Thursday, February 11, 2010

It's Tango time for ice dancers in Vancouver

Yesterday's media teleconference with Canadian world bronze medalists Tessa Virtue and Scott Moir opened with the news that the sultry Tango Romantica had been drawn for the compulsory event, the first of three ice dance segments to be competed at the Vancouver Games.

This compulsory was first performed by 1976 Olympic champions Ludmilla Pakhomova and Alexander Gorshkov in Moscow in 1974. This newer generation of ice dancers will perform it on February 19th.

The other possible choice, the Golden Waltz, has already been announced as the compulsory at the 2010 ISU World Championships in Torino this March.

Setting aside long-ago memories of the 2006 Canadian Championships, where a poor performance in the Tango Romantica cost them a trip to the Torino Games, Virtue and Moir pronounced themselves pleased.

"It's a chance to show off our edges," Virtue said.

The Canadians competed the dance at Skate Canada in November, earning an impressive 40.69 points in their home country. Their training mates and likely rivals for the Vancouver podium, two-time U.S. champions Meryl Davis and Charlie White, performed the compulsory at two Grand Prix events this fall, Rostelecom Cup and NHK Trophy.
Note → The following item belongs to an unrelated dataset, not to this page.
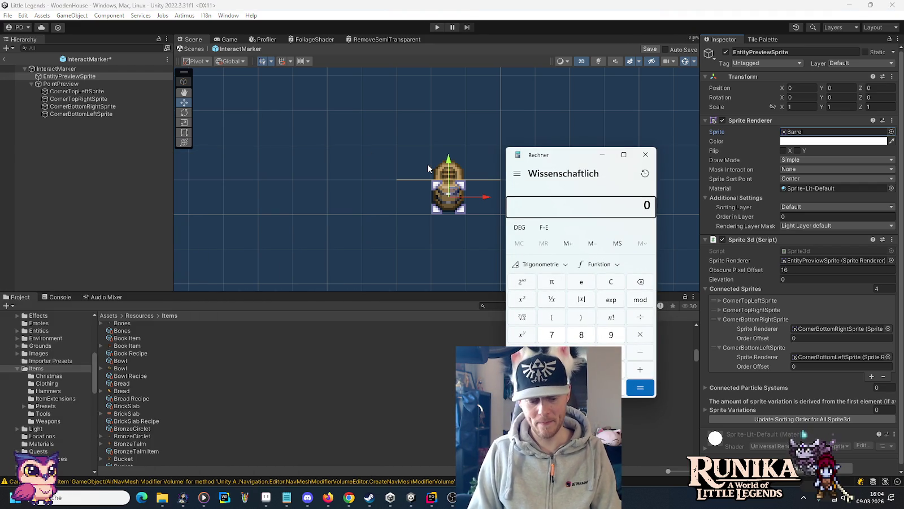
pyautogui.write('100')
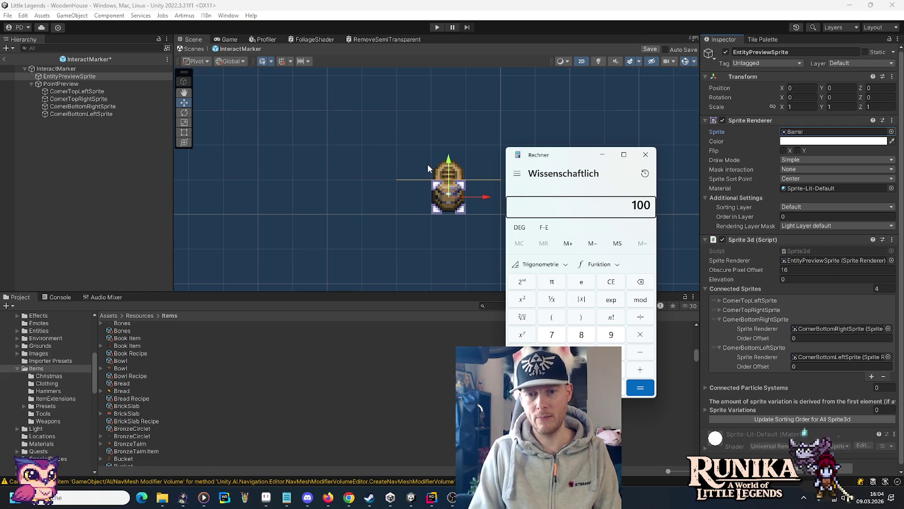
pyautogui.write('*0,65')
Their high score was 38.09 points at NHK.

The third top North American team, reigning Olympic and silver medalists Tanith Belbin and Ben Agosto, have not performed the Tango Romantica this season, although Belbin told the media prior to the 2010 AT&T U.S. Figure Skating Championships that they have been practicing it.

"We've been working on the Tango Romantica -- it seems to be the buzz around town it's going to be the dance at the Olympic Games," she said during a January teleconference. "Everyone thinks it's going to be the Tango. We've been training [it] because we haven't competed it in several years."
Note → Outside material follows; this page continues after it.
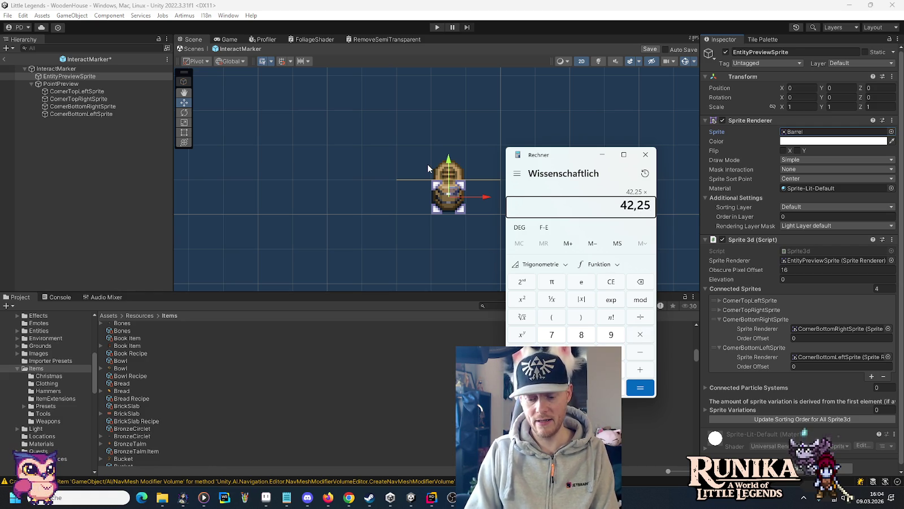
pyautogui.press('Return')
pyautogui.write('*0,65')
Since the rules state one of the two dances is to be chosen in a blind draw prior to the first official Olympic practice, it is unknown how such buzz could have started.

Belbin famously fell on a compulsory at the 2008 worlds in Gothenberg, but that was on another Tango, the Argentine. Still, competing the unfamiliar dance would seem to put the five-time U.S. champions at a slight disadvantage.

The biggest winners appear to be Russian world champions Oksana Domnina and Maxim Shabalin, who earned 42.78 points for their Tango Romantica at the recent European Championships, building up such a large lead (some 5.31 points over the eventual silver medalists) they won their second European title despite losing both the original dance and the free dance to Italians Federica Faiella and Massimo Scali.